Cosa intendiamo con sviluppo sostenibile?
«È uno sviluppo che consente alla generazione attuale di soddisfare i propri bisogni senza pregiudicare il fatto che le generazioni future possano fare altrettanto. Dal 2015, cioè dalla firma dell'Agenda 2030 dell’Onu, il mondo si è impegnato ad andare in questa direzione per evitare un disastro ambientale, economico e sociale. Va poi detto che il pianeta sopravviverà ai disastri che stiamo determinando, ma il problema siamo noi, cioè la società umana. Nelle simulazioni che presenteremo il 7 maggio si vede che, in assenza di un profondo cambiamento, esiste il rischio che nel 2100 il Pil mondiale vada a zero perché l'aumento delle temperature distrugge la società e l'economia che conosciamo. D'altra parte, gli attuali conflitti internazionali mostrano come, a livello globale, sia difficile praticare un approccio cooperativo. Ogni Paese dovrebbe fare la propria parte per divenire sostenibile, anche sul piano sociale, riducendo drasticamente le disuguaglianze che vediamo intorno a noi. Inoltre, individui, risparmiatori, cittadini, società civile, imprese e politica devono remare tutti nella stessa direzione, altrimenti lo sviluppo sostenibile non si realizza».

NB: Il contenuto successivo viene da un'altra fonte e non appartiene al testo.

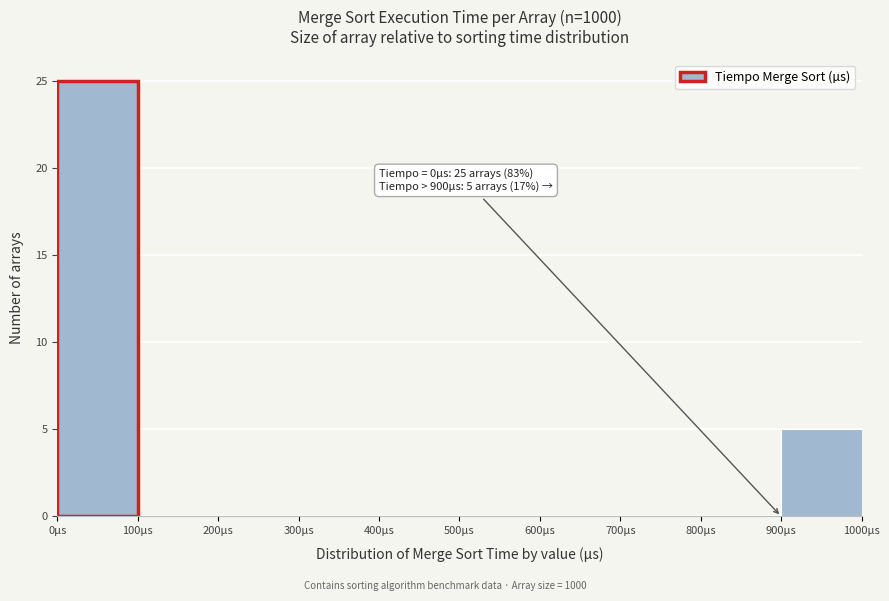

Over which range of the x-axis is the bar tallest?

0 to 100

Quale il ruolo dell’Europa?
«L’Europa è il luogo del mondo più sostenibile e negli ultimi cinque anni l’Unione europea ha messo in campo uno straordinario impegno sulla sostenibilità. Il Green deal si prefigge di raggiungere la neutralità climatica nel 2050, ma non è una strategia solo ambientalista, piuttosto intende stimolare l'innovazione e aumentare reddito e occupazione, rispettando l'ambiente. Ci sono state direttive importanti, come quelle sul salario minimo, contro il greenwashing a favore dell'uguaglianza di genere. L’impegno dell’Unione europea sta producendo importanti risultati anche a livello globale: la logica che ha guidato il Green deal europeo è stata successivamente copiata dagli Stati Uniti e da altri Paesi».
Le imprese hanno un ruolo strategico in questo processo?

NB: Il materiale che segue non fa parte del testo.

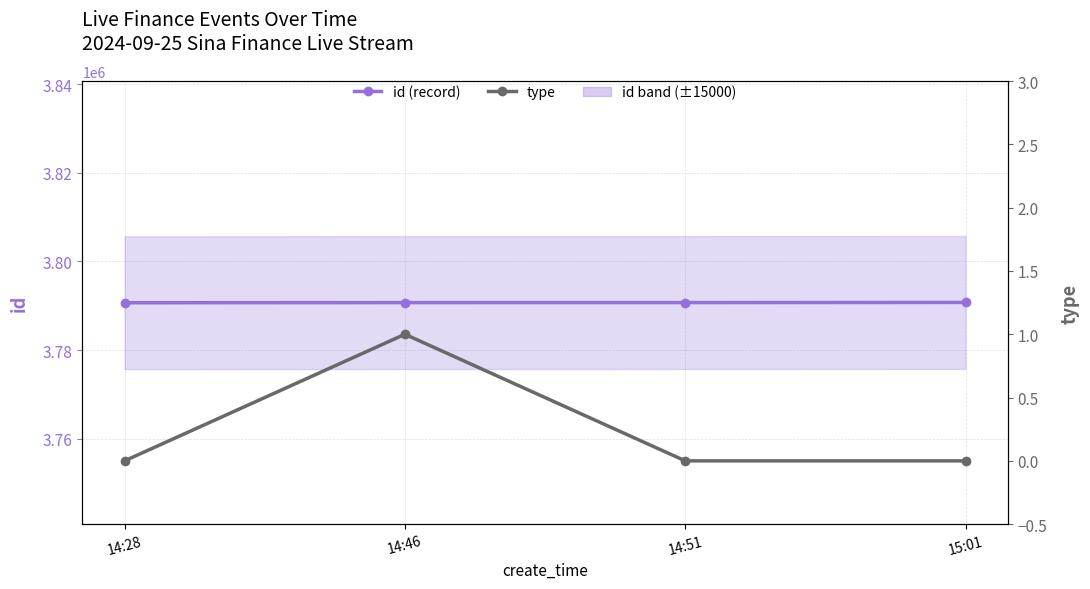

True or false: id (record) and type intersect in this chart.

False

«Da dati Istat e Unioncamere emerge che le imprese che in Italia già hanno adottato queste strategie di sostenibilità vedono vantaggi straordinari. Come sempre, nel sistema produttivo italiano c’è un nucleo di imprese fortemente innovativo che ottiene ottimi risultati e altre imprese che arrancano perché non innovano, senza citare quelle che fanno concorrenza sleale con evasione e lavoro nero. Siamo all’inizio di un profondo cambiamento e chi non lo capisce resterà indietro. Questa trasformazione, ovviamente, può accadere solo se la politica accompagna adeguatamente questa trasformazione, invece che frenarla».
Com’è il Paese Italia, rispetto a questi obiettivi?
«In forte ritardo. Bisogna agire subito: prima partiamo, prima avremo risultati positivi. Non c’è tempo, dopo la pandemia c'è stata una grande accelerazione e ci sono Paesi che si stanno muovendo molto rapidamente verso la transizione ecologica, noi no».
Cosa è necessario?
«Avere lungimiranza, capacità di scegliere, spingere tutti nella stessa direzione, mobilitando settore privato e settore pubblico. Questo può cambiare la cultura anche individuale e dunque possiamo essere tutti agenti del cambiamento, o del rallentamento. Più fondi a ricerca, sviluppo, formazione avanzata e di base potrebbero fare la differenza. Servono infrastrutture energetiche rinnovabili: "più rinnovabili" dovrebbe essere un mantra per tutti».
E cos’altro?
«Non sprecare soldi in cose che non costruiscono un motore più forte per l’economia. Ad esempio, bisognerebbe smantellare i 30 miliardi annuali di sussidi dannosi all’ambiente e trasformali in sussidi favorevoli all’ambiente, si dovrebbero stringere forti alleanze europee nel settore industriale e capire che l’unica nostra speranza in un mondo turbolento è quella di essere più "grandi", grazie all'Unione europea. Dobbiamo quindi rafforzare le istituzioni europee e non indebolirle». R.C.